Tidak boleh dinaifkan. Petahana yang didukung dengan figur-figur yang memilili airtime tinggi di medsos. Akan jadi penjembataan petahana dengan pemilih milenial. Mendesign sedimikian rupa uploud an di medsosnya. Tentu saja dengan visual atau verbal yang identik dengan milenial.
Misalnya, para pendukung petahana yang dengan masif mem-posting seremoni Asian Games. Dengan objek utama Jokowi. Yang diasumsikan sebagai cara menarik pendukung milenial.Berbagai variasi tampilan membanjiri media sosial.
Sementara, Kiai Ma'ruf ditampilkan sebagai sosok lain dalam pertarungan milenial ini. Pasalnya, secara demografis kelompok milenial ini masih memiliki ruang ke-indonesia-an. Yaitu, religius dan masih mengedepankan tata krama. Kiai Ma'ruf pun diperankan sebagai figur panutan yang harus dihormati.

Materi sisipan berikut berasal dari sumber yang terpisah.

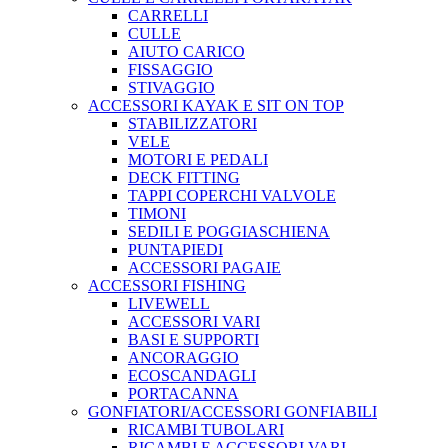
CARRELLI
CULLE
AIUTO CARICO
FISSAGGIO
STIVAGGIO
ACCESSORI KAYAK E SIT ON TOP
STABILIZZATORI
VELE
MOTORI E PEDALI
DECK FITTING
TAPPI COPERCHI VALVOLE
TIMONI
SEDILI E POGGIASCHIENA
PUNTAPIEDI
ACCESSORI PAGAIE
ACCESSORI FISHING
LIVEWELL
ACCESSORI VARI
BASI E SUPPORTI
ANCORAGGIO
ECOSCANDAGLI
PORTACANNA
GONFIATORI/ACCESSORI GONFIABILI
RICAMBI TUBOLARI
RICAMBI E ACCESSORI VARI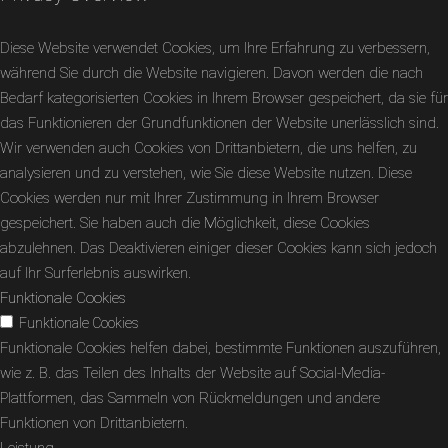
Diese Website verwendet Cookies, um Ihre Erfahrung zu verbessern,
während Sie durch die Website navigieren. Davon werden die nach
Bedarf kategorisierten Cookies in Ihrem Browser gespeichert, da sie für
das Funktionieren der Grundfunktionen der Website unerlässlich sind.
Wir verwenden auch Cookies von Drittanbietern, die uns helfen, zu
analysieren und zu verstehen, wie Sie diese Website nutzen. Diese
Cookies werden nur mit Ihrer Zustimmung in Ihrem Browser
gespeichert. Sie haben auch die Möglichkeit, diese Cookies
abzulehnen. Das Deaktivieren einiger dieser Cookies kann sich jedoch
auf Ihr Surferlebnis auswirken.
Funktionale Cookies
Funktionale Cookies
Funktionale Cookies helfen dabei, bestimmte Funktionen auszuführen,
wie z. B. das Teilen des Inhalts der Website auf Social-Media-
Plattformen, das Sammeln von Rückmeldungen und andere
Funktionen von Drittanbietern.
Leistung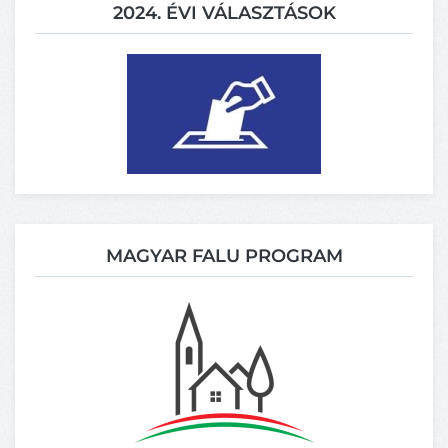
2024. ÉVI VÁLASZTÁSOK
MAGYAR FALU PROGRAM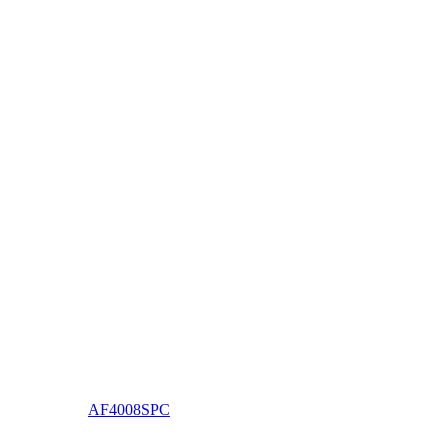
AF4008SPC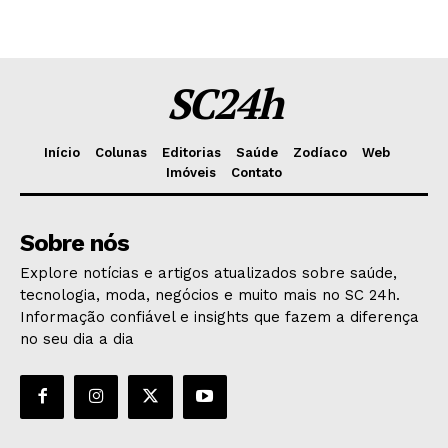
SC24h
Início
Colunas
Editorias
Saúde
Zodíaco
Web
Imóveis
Contato
Sobre nós
Explore notícias e artigos atualizados sobre saúde,
tecnologia, moda, negócios e muito mais no SC 24h.
Informação confiável e insights que fazem a diferença
no seu dia a dia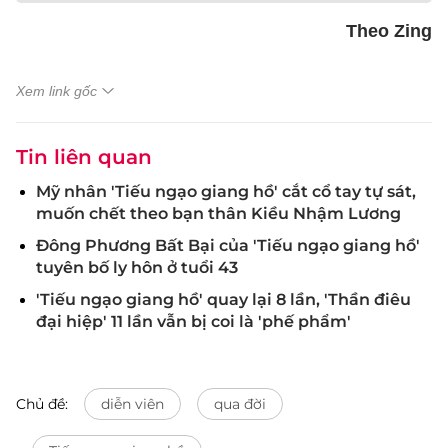
Theo Zing
Xem link gốc
Tin liên quan
Mỹ nhân 'Tiếu ngạo giang hồ' cắt cổ tay tự sát,
muốn chết theo bạn thân Kiều Nhậm Lương
Đông Phương Bất Bại của 'Tiếu ngạo giang hồ'
tuyên bố ly hôn ở tuổi 43
'Tiếu ngạo giang hồ' quay lại 8 lần, 'Thần điêu
đại hiệp' 11 lần vẫn bị coi là 'phế phẩm'
Chủ đề:
diễn viên
qua đời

Pertarungan merebut suara milenial ini. Sebenarnya menarik. Bagaimana kandidat akan menyajikan arus baru tatanan kehidupan berbangsa dan bernegara generasi berikut.
Kampanye pun sedimikian kreatif dengan sajian kekuataan teknologi digital. Dan kekuataan daya empaty para kandidat kepada masyarakat bawah.
Penulis adalah Konsolidator Jawa Timur Barisan Milenial Kiai Ma'ruf.